### PROBLEM STATEMENT:
Here are some records; return them all exactly.

-- START SUPPLIED DATA --

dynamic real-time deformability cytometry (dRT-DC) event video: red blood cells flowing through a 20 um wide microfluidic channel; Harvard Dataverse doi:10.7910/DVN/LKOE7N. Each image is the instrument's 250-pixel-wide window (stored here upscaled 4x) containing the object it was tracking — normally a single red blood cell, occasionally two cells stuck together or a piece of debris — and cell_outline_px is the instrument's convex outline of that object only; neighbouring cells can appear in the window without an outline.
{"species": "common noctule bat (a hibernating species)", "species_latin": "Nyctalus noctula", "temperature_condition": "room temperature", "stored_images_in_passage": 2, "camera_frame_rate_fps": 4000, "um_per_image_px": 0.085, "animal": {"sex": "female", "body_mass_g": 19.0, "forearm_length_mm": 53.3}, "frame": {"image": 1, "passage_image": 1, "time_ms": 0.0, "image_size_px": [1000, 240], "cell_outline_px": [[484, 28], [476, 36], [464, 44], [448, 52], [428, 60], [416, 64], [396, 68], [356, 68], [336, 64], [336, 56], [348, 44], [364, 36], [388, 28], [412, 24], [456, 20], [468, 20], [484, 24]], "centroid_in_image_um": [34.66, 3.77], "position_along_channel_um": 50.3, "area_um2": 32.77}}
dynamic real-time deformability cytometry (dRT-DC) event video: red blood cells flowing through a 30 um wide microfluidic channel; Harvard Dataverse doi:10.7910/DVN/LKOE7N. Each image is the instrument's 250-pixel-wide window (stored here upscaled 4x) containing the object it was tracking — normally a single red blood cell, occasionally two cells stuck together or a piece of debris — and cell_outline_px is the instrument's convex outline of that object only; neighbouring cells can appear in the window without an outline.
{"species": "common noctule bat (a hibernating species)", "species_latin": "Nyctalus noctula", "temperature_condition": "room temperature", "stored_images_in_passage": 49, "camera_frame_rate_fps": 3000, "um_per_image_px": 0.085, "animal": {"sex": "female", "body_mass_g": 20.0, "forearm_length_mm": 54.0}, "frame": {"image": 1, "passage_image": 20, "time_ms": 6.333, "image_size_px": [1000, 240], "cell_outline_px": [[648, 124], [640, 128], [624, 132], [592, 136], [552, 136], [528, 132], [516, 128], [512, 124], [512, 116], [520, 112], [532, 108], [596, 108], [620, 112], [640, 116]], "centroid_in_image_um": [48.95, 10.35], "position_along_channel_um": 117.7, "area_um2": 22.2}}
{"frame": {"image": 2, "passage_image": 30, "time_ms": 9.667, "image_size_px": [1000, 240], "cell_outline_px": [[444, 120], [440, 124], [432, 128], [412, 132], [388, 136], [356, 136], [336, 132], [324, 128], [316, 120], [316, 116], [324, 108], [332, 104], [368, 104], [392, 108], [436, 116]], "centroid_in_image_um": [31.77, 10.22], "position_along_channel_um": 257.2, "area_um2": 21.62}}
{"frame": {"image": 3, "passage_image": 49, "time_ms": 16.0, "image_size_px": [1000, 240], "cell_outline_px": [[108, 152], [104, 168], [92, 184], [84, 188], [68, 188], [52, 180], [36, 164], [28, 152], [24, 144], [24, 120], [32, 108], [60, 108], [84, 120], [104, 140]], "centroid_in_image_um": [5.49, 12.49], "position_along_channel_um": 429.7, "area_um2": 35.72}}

-- END SUPPLIED DATA --

### WRITTEN REPLY:
dynamic real-time deformability cytometry (dRT-DC) event video: red blood cells flowing through a 20 um wide microfluidic channel; Harvard Dataverse doi:10.7910/DVN/LKOE7N. Each image is the instrument's 250-pixel-wide window (stored here upscaled 4x) containing the object it was tracking — normally a single red blood cell, occasionally two cells stuck together or a piece of debris — and cell_outline_px is the instrument's convex outline of that object only; neighbouring cells can appear in the window without an outline.
{"species": "common noctule bat (a hibernating species)", "species_latin": "Nyctalus noctula", "temperature_condition": "room temperature", "stored_images_in_passage": 2, "camera_frame_rate_fps": 4000, "um_per_image_px": 0.085, "animal": {"sex": "female", "body_mass_g": 19.0, "forearm_length_mm": 53.3}, "frame": {"image": 1, "passage_image": 1, "time_ms": 0.0, "image_size_px": [1000, 240], "cell_outline_px": [[484, 28], [476, 36], [464, 44], [448, 52], [428, 60], [416, 64], [396, 68], [356, 68], [336, 64], [336, 56], [348, 44], [364, 36], [388, 28], [412, 24], [456, 20], [468, 20], [484, 24]], "centroid_in_image_um": [34.66, 3.77], "position_along_channel_um": 50.3, "area_um2": 32.77}}
dynamic real-time deformability cytometry (dRT-DC) event video: red blood cells flowing through a 30 um wide microfluidic channel; Harvard Dataverse doi:10.7910/DVN/LKOE7N. Each image is the instrument's 250-pixel-wide window (stored here upscaled 4x) containing the object it was tracking — normally a single red blood cell, occasionally two cells stuck together or a piece of debris — and cell_outline_px is the instrument's convex outline of that object only; neighbouring cells can appear in the window without an outline.
{"species": "common noctule bat (a hibernating species)", "species_latin": "Nyctalus noctula", "temperature_condition": "room temperature", "stored_images_in_passage": 49, "camera_frame_rate_fps": 3000, "um_per_image_px": 0.085, "animal": {"sex": "female", "body_mass_g": 20.0, "forearm_length_mm": 54.0}, "frame": {"image": 1, "passage_image": 20, "time_ms": 6.333, "image_size_px": [1000, 240], "cell_outline_px": [[648, 124], [640, 128], [624, 132], [592, 136], [552, 136], [528, 132], [516, 128], [512, 124], [512, 116], [520, 112], [532, 108], [596, 108], [620, 112], [640, 116]], "centroid_in_image_um": [48.95, 10.35], "position_along_channel_um": 117.7, "area_um2": 22.2}}
{"frame": {"image": 2, "passage_image": 30, "time_ms": 9.667, "image_size_px": [1000, 240], "cell_outline_px": [[444, 120], [440, 124], [432, 128], [412, 132], [388, 136], [356, 136], [336, 132], [324, 128], [316, 120], [316, 116], [324, 108], [332, 104], [368, 104], [392, 108], [436, 116]], "centroid_in_image_um": [31.77, 10.22], "position_along_channel_um": 257.2, "area_um2": 21.62}}
{"frame": {"image": 3, "passage_image": 49, "time_ms": 16.0, "image_size_px": [1000, 240], "cell_outline_px": [[108, 152], [104, 168], [92, 184], [84, 188], [68, 188], [52, 180], [36, 164], [28, 152], [24, 144], [24, 120], [32, 108], [60, 108], [84, 120], [104, 140]], "centroid_in_image_um": [5.49, 12.49], "position_along_channel_um": 429.7, "area_um2": 35.72}}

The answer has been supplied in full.